For almost a year I did this. And then COVID devoured the world in March of 2020, turning a one-week vacation into an extended stay at home. Soon I found myself with more time and space than I’d had in years. No more psychopathic boss glaring down her nose at me. She’d turned tail and fled as soon as a new director got hired later than spring. So I wrote. My colleagues, meantime, forgot about me. And eventually, about what I was supposed to be doing in the first place.

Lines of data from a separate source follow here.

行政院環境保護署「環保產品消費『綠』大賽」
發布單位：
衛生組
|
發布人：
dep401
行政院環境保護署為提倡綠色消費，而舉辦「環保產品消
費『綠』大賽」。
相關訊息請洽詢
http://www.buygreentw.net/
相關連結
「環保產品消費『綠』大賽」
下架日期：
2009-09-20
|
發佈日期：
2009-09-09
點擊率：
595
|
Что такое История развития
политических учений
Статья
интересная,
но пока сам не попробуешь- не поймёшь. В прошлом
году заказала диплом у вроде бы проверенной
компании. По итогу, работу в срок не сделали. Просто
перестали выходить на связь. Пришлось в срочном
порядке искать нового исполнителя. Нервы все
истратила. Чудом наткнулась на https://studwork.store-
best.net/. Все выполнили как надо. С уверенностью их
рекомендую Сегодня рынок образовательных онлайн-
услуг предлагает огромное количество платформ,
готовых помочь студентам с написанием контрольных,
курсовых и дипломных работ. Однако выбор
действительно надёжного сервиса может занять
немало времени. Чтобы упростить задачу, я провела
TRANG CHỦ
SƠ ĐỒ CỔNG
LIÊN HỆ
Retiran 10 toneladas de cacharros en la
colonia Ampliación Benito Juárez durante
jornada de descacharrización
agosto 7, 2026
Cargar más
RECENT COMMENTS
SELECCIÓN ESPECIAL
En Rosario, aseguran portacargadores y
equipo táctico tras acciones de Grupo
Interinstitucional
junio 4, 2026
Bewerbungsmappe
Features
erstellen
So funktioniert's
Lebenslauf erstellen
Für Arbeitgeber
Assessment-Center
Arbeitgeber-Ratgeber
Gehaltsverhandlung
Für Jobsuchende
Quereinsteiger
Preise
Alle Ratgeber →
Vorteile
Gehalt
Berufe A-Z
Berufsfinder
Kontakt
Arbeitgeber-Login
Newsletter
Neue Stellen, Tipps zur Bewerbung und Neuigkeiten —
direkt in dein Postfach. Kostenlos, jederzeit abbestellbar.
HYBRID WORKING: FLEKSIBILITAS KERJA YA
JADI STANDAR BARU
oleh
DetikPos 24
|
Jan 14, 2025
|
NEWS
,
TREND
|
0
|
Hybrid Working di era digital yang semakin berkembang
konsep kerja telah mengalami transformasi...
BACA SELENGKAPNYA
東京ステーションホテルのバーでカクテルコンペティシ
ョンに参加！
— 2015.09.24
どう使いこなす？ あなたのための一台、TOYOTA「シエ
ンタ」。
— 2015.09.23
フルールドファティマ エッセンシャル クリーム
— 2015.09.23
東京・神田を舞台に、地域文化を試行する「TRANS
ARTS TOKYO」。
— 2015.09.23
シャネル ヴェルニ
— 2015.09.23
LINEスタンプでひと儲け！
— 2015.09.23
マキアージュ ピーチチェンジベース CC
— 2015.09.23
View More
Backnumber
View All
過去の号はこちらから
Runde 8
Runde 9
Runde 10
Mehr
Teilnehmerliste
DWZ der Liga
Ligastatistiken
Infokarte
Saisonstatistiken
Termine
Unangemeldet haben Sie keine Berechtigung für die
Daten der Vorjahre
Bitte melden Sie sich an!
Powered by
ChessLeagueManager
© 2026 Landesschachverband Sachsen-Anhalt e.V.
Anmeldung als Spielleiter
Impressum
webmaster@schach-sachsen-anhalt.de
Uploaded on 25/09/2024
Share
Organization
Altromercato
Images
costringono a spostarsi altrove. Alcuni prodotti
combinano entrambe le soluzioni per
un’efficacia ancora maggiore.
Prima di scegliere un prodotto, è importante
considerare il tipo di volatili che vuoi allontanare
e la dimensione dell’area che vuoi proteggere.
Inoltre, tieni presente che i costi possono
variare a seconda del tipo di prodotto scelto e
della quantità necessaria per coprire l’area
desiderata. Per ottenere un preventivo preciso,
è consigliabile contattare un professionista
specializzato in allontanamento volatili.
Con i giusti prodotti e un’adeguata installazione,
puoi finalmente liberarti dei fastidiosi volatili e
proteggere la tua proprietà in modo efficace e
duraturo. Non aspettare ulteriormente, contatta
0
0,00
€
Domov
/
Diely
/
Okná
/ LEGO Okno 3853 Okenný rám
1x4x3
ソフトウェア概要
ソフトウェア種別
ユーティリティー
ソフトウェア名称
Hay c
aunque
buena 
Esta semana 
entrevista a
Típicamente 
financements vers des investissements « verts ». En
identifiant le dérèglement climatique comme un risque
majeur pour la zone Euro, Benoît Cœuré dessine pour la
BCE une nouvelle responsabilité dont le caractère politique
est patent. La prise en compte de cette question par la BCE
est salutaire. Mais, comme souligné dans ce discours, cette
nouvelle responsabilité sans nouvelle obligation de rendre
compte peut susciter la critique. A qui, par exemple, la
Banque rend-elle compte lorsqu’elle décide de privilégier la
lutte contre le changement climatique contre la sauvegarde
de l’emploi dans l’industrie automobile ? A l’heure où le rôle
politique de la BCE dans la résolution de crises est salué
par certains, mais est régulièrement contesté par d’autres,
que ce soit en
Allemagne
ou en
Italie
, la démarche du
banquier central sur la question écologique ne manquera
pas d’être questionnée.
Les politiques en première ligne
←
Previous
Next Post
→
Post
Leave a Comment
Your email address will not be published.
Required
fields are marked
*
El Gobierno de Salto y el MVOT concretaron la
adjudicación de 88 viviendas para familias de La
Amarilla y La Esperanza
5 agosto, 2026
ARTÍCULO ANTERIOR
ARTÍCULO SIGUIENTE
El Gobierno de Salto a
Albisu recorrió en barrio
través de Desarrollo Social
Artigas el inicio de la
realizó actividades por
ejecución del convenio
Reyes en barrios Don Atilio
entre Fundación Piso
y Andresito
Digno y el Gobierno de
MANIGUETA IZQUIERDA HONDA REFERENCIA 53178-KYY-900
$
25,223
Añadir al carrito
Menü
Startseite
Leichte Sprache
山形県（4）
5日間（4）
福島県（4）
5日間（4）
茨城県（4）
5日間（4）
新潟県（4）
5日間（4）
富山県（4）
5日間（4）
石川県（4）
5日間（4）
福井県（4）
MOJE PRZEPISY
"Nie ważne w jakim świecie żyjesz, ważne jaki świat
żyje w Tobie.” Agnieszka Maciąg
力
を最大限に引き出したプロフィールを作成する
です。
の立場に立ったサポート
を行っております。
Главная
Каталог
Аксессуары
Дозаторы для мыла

Fast forward to August 2021. Still marooned at home, I now had a revised memoir manuscript. But I couldn’t celebrate because pandemic cutbacks and backroom politics had swallowed my job and left me unemployed. My anxiety spiked to levels I’d not seen since I started seeing my therapist. I couldn’t sleep; I slammed down meds. All I could think about was losing all the ground I gained. The townhouse I’d miraculously lucked into on a tiny civil servant’s salary. And my inevitable decline into hunger and want. My new obsession soon made me hangry: devoured by a fear and rage I could not control.

I went on unemployment and snagged the first part time job I could find: working at the market up the street from where I lived doing curbside delivery. I chugged down SlimFast milkshakes to save money and eventually took myself to the local food pantry for groceries. Wealthy interfaith Christians with a penchant for organic food and connections to expensive city markets ran the place. Of course I didn’t realize this until the day they shoved three $15 chunks of Parmigiano Reggiano into my astonished hands.  

I found a temp job with possibilities for permanence and quit the curbside job in late October. But it took more than a month after that to finally turn down the fire alarm in my brain enough to think like a rational person again. I stopped guzzling the SlimFast and cooked proper meals for myself. My kitchen soon became the one place in my house I wanted to be in the most; yet no matter how much I cooking I did, the comfort I found there wasn’t enough. For three years, I’d feasted on the words of my memoir. Then I’d stopped, first out of rage at losing my job, then out of fear I’d be unable to feed my body. Now I was compensating, but with food.

Without realizing it, I’d become word-hungry. All along, the kitchen had been my substitute study. What I needed to do with writing was what I had been doing with cooking: slicing, dicing and sautéeing; mixing, sifting and baking. Creating because I needed to create. Creating because I had a hunger that cried out to be sated. Then I remembered Lisa and the blog I’d left behind. The irony made me smile. I’d finally become the hangry writer on a mission to discover what was next.